### LIST OF TASKS
1. In the article about Jack Wilkinson, which charity do the sales of T-shirts printed with Jack's drawings raise money for?
2. Reproduce word for word the portion of the article about Jack Wilkinson between "Jack had been" and "from a therapist.", inclusive.

Jack is nine-years-old, a twin, and one of four kids in his family.

He suffers from anxiety, which can make his days – and nights – pretty difficult.

Last year, Jack was being bullied at school. He was made a target because of his anxiety, and he was subjected to physical and psychological bullying. It became so bad and so confusing that in his 8-year-old mind, he believed there was only one way to stop the pain. 

One day he left a note for his school teacher. 

That night at home, he took a texta and covered his bedroom floor and pillow with the words:

“I don’t want to be alive”.

A year or so on, Jack Wilkinson is still here, and he’s doing much better. Jack has decided to help other kids like him, so he and his mum have started Jack Wilkinson Kids – a project that uses Jack’s quirky (and totally awesome) drawing to raise funds and awareness for the Kids Helpline charity.

Jack had been internalising a lot of the distress he’d been going through. He’s a kid – and when you’re a kid, you don’t always have words for how you’re feeling, know how to ask for help, or know who to talk to.

Fortunately, Jack belongs to a very loving, supportive family. And since that awful time last year, he’s been able to tell his Mum and Dad more about his feelings. The bully at school is gone. And Jack’s been getting extra help from a therapist.

Jack’s mum Kristy says:

“We’ve been able to give Jack a lot of support so he has some strategies for managing the hard things life throws at him. But it really upsets me when I hear about children who’ve reached a stage where they take their lives.

“I want us to be able to reach those kids before they get to that stage. I want kids and their families to know about Kids Helpline.”

The important thing for Jack is that he can now get those feelings of anger, confusion and distress out; he can talk about them. And he says it’s made a big difference:

“It makes me better when I talk to someone.  And when I know they’re doing something about the bad things, it makes me feel safe.

Now, I feel pretty good. But other people are going through the same things as I did and having a hard time. It would be nice for them to be able to talk to Kids Helpline.

“It would be nice they’d have a friend and wouldn’t be as sad or scared. “

Jack has always loved art and drawing. As he’s grown, his parents have realised how valuable it has been for Jack to use art as a way to manage life.  So they’re encouraging Jack to draw and create. They don’t have to ask twice! Jack has MOUNTAINS of drawings.

“It helps me to be calm” he says.

“Instead of my feelings coming in my body and hurting, I can draw and I’m calm and happy.”  

Kristy says her Jack has always been emotional, and very caring. She wasn’t surprised when he told her he wanted to help other kids who were being bullied or feeling scared. Kristy runs a business manufacturing apparel and other products, and she saw a wonderful way to harness Jack’s passion and art for good.

“I love his imagination; he’s really got his own style. So I thought ‘why not print his drawings on T-shirts, then sell them and raise money for Kids Helpline. I’ll handle getting the shirts made and distributed, and we can donate proceeds.”

So now Kristy is selling beautiful quality T-shirts printed with Jack’s best designs – and donating money raised so more children have someone to call or contact online if they need help.

“We’ve told all our children about what Kids Helpline is and does,” she says. “As a parent, it’s reassuring to know they’re there if we can’t be.”

Jack’s completely on board with that:

“I’m lucky my Mum’s started this for me.”

“I want to raise money ‘cos I’d like other people to have a good life. I don’t want any kids to feel bad and not have anyone to talk to.”

### AVAILABLE DATA

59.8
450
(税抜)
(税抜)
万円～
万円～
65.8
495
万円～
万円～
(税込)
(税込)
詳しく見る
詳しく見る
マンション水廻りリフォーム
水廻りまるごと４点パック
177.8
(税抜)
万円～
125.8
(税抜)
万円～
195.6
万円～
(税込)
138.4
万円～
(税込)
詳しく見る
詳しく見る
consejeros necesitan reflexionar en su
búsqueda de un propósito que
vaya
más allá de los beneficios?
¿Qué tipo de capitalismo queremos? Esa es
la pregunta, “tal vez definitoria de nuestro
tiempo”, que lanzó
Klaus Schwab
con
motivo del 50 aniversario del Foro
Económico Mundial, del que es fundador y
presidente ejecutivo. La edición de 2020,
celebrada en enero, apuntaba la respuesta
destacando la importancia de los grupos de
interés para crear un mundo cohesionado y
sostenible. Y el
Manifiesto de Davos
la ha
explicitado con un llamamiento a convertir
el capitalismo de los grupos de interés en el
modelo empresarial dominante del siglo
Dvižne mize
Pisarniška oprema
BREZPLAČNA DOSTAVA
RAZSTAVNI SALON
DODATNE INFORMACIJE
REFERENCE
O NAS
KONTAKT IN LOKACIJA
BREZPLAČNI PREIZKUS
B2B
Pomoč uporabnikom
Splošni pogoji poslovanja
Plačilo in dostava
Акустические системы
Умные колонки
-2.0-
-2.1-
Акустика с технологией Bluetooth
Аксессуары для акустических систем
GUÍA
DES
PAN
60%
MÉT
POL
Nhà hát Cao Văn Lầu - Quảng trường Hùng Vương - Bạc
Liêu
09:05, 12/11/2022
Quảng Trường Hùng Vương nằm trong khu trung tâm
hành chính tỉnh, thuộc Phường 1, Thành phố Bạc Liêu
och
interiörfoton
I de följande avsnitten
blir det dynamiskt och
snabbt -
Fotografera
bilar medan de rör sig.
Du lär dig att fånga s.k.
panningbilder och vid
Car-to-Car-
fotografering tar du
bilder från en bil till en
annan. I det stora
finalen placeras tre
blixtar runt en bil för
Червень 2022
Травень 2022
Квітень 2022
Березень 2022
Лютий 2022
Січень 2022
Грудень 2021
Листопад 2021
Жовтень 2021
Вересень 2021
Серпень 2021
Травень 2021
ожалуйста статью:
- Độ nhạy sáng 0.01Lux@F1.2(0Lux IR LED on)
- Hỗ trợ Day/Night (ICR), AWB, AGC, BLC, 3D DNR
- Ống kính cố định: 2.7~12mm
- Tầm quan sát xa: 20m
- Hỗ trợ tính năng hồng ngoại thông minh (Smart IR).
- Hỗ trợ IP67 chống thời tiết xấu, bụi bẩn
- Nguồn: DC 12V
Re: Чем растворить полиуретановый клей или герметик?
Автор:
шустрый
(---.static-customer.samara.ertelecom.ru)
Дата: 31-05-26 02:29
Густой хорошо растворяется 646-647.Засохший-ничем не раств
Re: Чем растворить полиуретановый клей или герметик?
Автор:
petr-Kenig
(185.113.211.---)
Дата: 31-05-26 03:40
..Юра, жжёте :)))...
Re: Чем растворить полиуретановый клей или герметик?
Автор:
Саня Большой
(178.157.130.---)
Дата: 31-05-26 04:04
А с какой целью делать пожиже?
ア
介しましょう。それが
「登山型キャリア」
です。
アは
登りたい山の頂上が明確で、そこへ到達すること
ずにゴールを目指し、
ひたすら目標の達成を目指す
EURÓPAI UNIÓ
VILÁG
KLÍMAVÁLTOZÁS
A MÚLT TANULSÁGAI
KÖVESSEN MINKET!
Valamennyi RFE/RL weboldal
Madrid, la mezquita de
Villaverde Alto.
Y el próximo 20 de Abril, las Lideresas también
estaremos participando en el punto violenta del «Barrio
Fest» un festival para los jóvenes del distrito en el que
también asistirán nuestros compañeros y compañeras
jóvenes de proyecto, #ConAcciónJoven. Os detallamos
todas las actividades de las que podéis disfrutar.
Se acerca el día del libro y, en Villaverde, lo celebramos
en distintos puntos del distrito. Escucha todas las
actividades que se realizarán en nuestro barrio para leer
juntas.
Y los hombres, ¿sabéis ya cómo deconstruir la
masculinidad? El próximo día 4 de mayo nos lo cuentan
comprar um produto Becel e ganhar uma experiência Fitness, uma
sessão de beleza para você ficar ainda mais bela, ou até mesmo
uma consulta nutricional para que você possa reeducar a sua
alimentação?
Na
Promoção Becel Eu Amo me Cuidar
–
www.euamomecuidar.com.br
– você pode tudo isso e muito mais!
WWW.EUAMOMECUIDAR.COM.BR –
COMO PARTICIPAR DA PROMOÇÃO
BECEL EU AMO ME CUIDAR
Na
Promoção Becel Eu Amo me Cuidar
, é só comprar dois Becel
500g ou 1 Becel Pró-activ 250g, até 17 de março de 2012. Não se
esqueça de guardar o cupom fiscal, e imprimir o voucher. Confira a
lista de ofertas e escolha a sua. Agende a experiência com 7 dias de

### OUTPUTS FOR THE TASKS
1. Kids Helpline.

2.
Jack had been internalising a lot of the distress he’d been going through. He’s a kid – and when you’re a kid, you don’t always have words for how you’re feeling, know how to ask for help, or know who to talk to.

Fortunately, Jack belongs to a very loving, supportive family. And since that awful time last year, he’s been able to tell his Mum and Dad more about his feelings. The bully at school is gone. And Jack’s been getting extra help from a therapist.